Forward-Looking Information: This press release contains forward-looking information. All statements, other than statements of historical fact, that address activities, events or developments that the Company believes, expects or anticipates will or may occur in the future (including, without limitation, statements relating to the proposed Transaction (including the completion and expected terms of the Transaction) are forward-looking information. This forward-looking information reflects the current expectations or beliefs of the Company based on information currently available to the Company. Forward-looking information is subject to a number of risks and uncertainties that may cause the actual results of the Company to differ materially from those discussed in the forward-looking information, and even if such actual results are realized or substantially realized, there can be no assurance that they will have the expected consequences to, or effects on the Company. Factors that could cause actual results or events to differ materially from current expectations include, among other things, failure to complete the proposed Transaction or failure to complete on the expected terms, and the need to satisfy regulatory and legal requirements and other conditions to closing with respect to the proposed Transaction . Forward-looking information speaks only as of the date on which it is provided and, except as may be required by applicable securities laws, the Company disclaims any intent or obligation to update any forward-looking information, whether as a result of new information, future events or results or otherwise.
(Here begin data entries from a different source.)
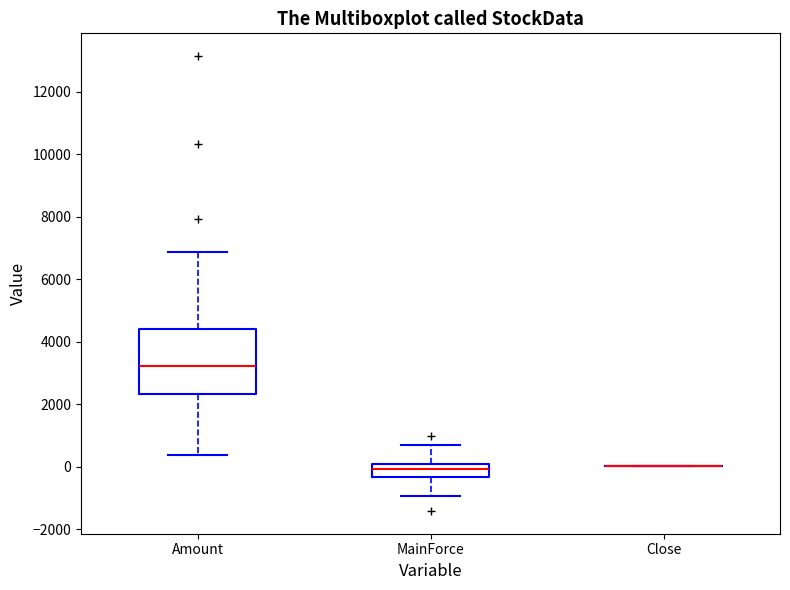

Reading left to right, transcribe this box plot: for each box, give where its median line is, the range the box spans, and where its two whiskers end, as read against the y-axis. The values are not printed on the chart, so give them approximately, as read against the axis.

Amount: median 3200, box 2400 to 4400, whiskers 400 to 6800
MainForce: median 0 (inside the box), box -400 to 0, whiskers -1000 to 600
Close: box collapsed to a line at 0, whiskers 0 to 0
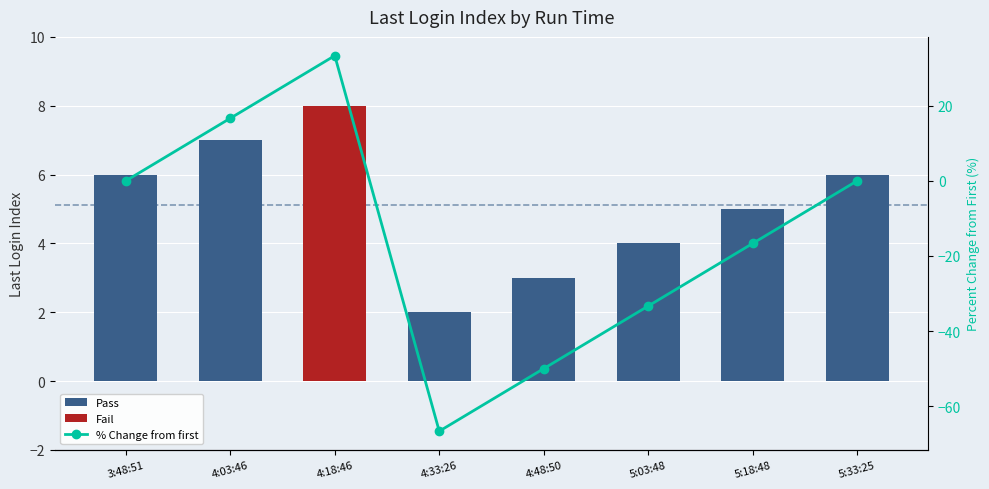

What is the difference between the maximum and minimum values in the Pass series?

7.0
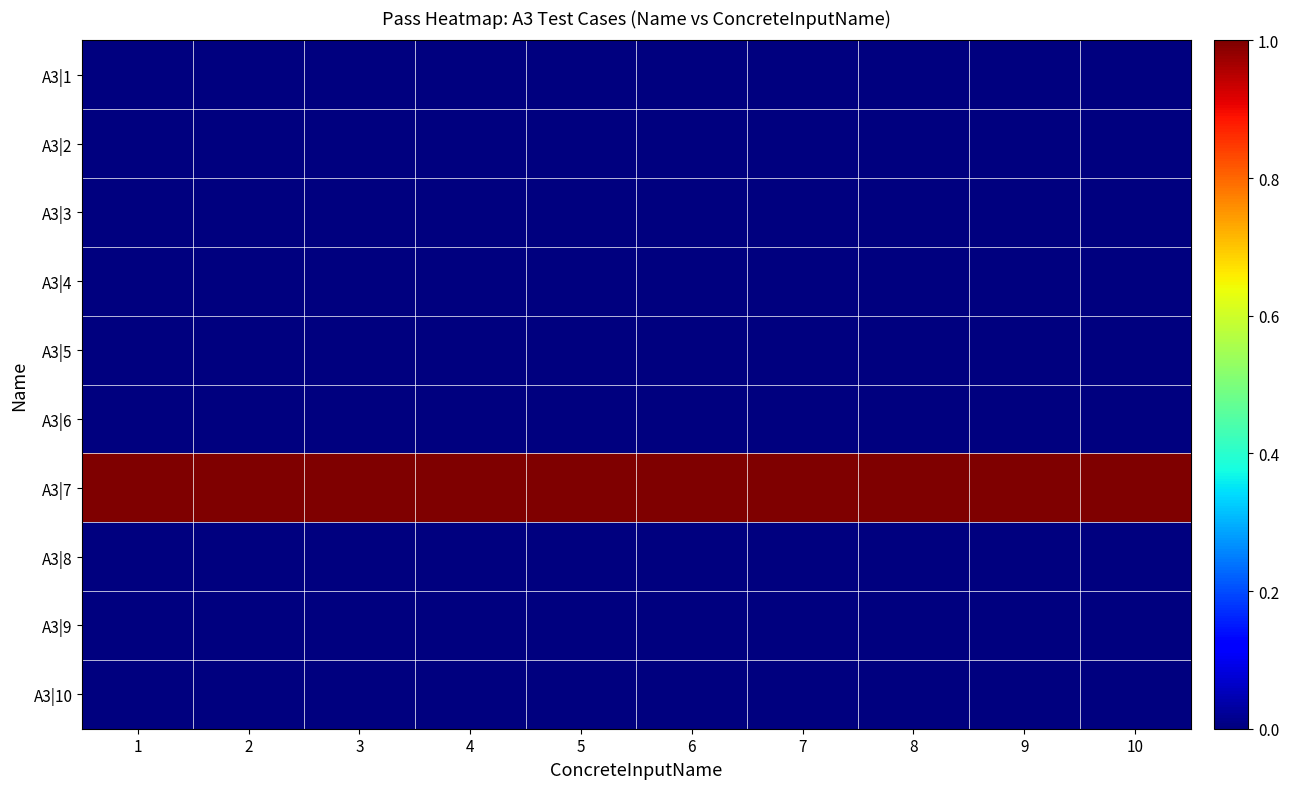

What is the total value across all series at 4?

1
Although the Company believes that the assumptions inherent in the forward-looking information are reasonable, forward-looking information is not a guarantee of future performance and accordingly undue reliance should not be put on such information due to the inherent uncertainty therein.
Not for distribution to U.S. Newswire Services or for dissemination in the United States. Any failure to comply with this restriction may constitute a violation of U.S. securities laws.
Completion of the Transaction is subject to a number of conditions, including but not limited to, Exchange acceptance and if applicable pursuant to Exchange requirements, majority of the minority shareholder approval. Where applicable, the transaction cannot close until the required shareholder approval is obtained. There can be no assurance that the transaction will be completed as proposed or at all.
Investors are cautioned that, except as disclosed in the filing statement prepared in connection with the transaction, any information released or received with respect to the transaction may not be accurate or complete and should not be relied upon. Trading in the securities of the Company should be considered highly speculative.
The TSX Venture Exchange Inc. has in no way passed upon the merits of the proposed transaction and has neither approved nor disapproved the contents of this press release.
Neither TSX Venture Exchange nor its Regulation Services Provider (as that term is defined in the policies of the TSX Venture Exchange) accepts responsibility for the adequacy or accuracy of this release.